Transit dimensions: Announcing the Datastore schedule API

Trains and buses are cool. They free your attention, widening your experience of a city. The best routes travel through space on dedicated rights of way, avoiding the tedium and frustration of traffic. Transit is also dynamic, a ballet of thousands of vehicles moving to complex schedules, and a good transit map needs a time dimension to reveal hidden networks of speed, frequency, and service. At Transitland, we have built a transit schedule API, a new resource to power routing applications, transit visualizations, and wonderful tools we hope will be realized with community vision.

Ten million tiny movements

Open transit data comes from a variety of sources, most commonly using the General Transit Feed Specification (GTFS) developed by TriMet and Google in 2005. This collaboration created a versatile specification, balanced between the needs of transit agencies and data consumers. GTFS has added features and extensions over the years, but the core specification is remarkably resilient, and has been widely adopted by hundreds of transit agencies across the world.

GTFS schematic

GTFS describes a transit system as tables of agencies, routes, stops, and trips that individual transit vehicles make according to a set schedule. Each trip begins at a stop, then visits another stop, and so on, until the trip ends at a final stop. Each stop on a trip, or stop_time, includes an arrival time, a departure time, and accessibility details. This point-to-point representation is intuitive, and easy to describe as a series of rows in a CSV file or relational database.

Transitland schedule API

However, there are other useful ways to think about a transit schedule. Fundamentally, transit is about moving between stops as efficiently as possible, and any two stops may have many possible connections — through different routes, at different times of day, using weekends and holidays schedules, etc. The Transitland schedule API transforms GTFS schedule data into a set of connections between stops, representing the transit network as a large directed graph.

Transitland Schedule Graph

In this representation, each possible move between two stops has a unique edge, called a ScheduleStopPair. Each edge includes an origin stop, a destination stop, a route, an operator, and arrival and departure times. Each edge also includes a service calendar, describing which days a trip is possible. Accessibility information for wheelchair and bicycle riders is included, if available. Some of this data is normally split across multiple GTFS tables, but is here denormalized for simpler access: each edge contains enough information to get from one stop to another, to another, and finally to your destination.

Querying the schedule API

The schedule API endpoint allows you to search the graph in several useful ways. For instance, you can request only data within a particular geographic region. Or, for a given day, or time of day, or a specified time period. Fine-grained access to schedule data frees you from having to download, parse, and manage many different GTFS schedules (each of which may have millions of rows) and instead focus on the data most relevant to your application. A few example queries are provided below; please visit the schedule API documentation for additional details.

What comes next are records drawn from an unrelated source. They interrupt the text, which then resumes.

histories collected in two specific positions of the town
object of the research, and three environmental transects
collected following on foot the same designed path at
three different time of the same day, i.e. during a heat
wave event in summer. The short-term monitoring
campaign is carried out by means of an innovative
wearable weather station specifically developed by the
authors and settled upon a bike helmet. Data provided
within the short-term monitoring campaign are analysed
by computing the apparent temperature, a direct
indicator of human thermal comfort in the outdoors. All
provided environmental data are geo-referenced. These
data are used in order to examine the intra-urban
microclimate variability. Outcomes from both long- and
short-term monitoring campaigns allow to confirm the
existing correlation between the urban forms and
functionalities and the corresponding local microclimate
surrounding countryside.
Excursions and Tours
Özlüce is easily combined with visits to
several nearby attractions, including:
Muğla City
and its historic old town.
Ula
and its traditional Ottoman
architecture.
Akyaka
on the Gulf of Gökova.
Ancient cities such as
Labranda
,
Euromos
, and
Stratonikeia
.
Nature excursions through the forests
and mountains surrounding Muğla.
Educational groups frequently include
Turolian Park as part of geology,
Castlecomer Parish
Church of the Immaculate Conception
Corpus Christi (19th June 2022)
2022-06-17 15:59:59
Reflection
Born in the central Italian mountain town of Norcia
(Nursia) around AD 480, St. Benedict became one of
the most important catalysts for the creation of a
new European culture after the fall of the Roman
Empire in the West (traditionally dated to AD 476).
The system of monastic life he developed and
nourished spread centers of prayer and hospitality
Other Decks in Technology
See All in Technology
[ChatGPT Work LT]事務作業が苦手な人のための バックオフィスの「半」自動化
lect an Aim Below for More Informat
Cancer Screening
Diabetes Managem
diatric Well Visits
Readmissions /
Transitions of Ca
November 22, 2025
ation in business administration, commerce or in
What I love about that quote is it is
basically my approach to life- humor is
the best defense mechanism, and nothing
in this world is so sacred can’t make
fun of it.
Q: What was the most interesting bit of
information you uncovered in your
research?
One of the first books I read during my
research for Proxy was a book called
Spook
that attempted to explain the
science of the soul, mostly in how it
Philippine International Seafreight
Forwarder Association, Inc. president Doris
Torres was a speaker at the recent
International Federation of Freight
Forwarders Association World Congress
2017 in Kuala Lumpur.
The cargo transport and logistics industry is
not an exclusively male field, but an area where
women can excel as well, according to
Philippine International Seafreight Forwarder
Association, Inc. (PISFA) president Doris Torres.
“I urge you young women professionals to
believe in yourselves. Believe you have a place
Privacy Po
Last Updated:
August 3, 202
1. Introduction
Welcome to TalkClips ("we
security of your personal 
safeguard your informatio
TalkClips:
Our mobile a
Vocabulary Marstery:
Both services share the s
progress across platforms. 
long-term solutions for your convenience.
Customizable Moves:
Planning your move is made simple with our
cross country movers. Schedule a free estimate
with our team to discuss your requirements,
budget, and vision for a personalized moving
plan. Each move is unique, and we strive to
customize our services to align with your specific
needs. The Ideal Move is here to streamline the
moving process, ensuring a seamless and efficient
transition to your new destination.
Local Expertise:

Query parameter Description Example
origin_onestop_id Origin Stop from Embarcadero BART
destination_onestop_id Destination Stop to Montgomery St. BART
route_onestop_id Route on Muni N
operator_onestop_id Operator on BART
service_date Service operates on a date valid on 2015-10-26
service_from_date Service operates on a date, or in the future valid on and after 2015-10-26
origin_departure_between Origin departure time between two times departing between 07:00 - 09:00
trip Trip identifier on trip ‘03SFO11SUN’
bbox Origin Stop within bounding box in the Bay Area

Frequency is freedom: an example

Jarrett Walker and many others advocate that frequent service is the foundation of a robust transit network, and critical for rider trust. Yet, frequency information is often missing or obscured on official transit maps, or manually drawn by enthusiasts to fill the gap. A GTFS schedule contains all the data necessary to create a frequent service map, but regional transit service is often split among many agencies and multiple GTFS feeds.

Visualizing frequent transit networks

A transit intensity map of San Francisco and Oakland, typical Monday 6-9am peak commute hours. Stronger color and line width represents more frequent service between two stops.

The Transitland schedule API can bridge these gaps, providing the data necessary to analyze complex transit patterns across a large region. I created a Python script to generate the above visualization and serve as an example of the schedule API in action. A combination of query parameters (date, time period, and bounding box) filters the schedule data, and the number of trips between each two stops is counted. The coordinates for each stop are then used to generate a GeoJSON map, with line width and color showing the number of trips per hour.

Explore with us

Hop on the bus and explore the possibilities of a schedule API with us. It’s more fun together! Schedule data for the SF Bay Area feeds and NYC subways is now available for all through the Transitland Datastore API (with more coming soon!) The schedule API documentation and example script provide a few departure points, and we’d love to hear where you’d like to go next.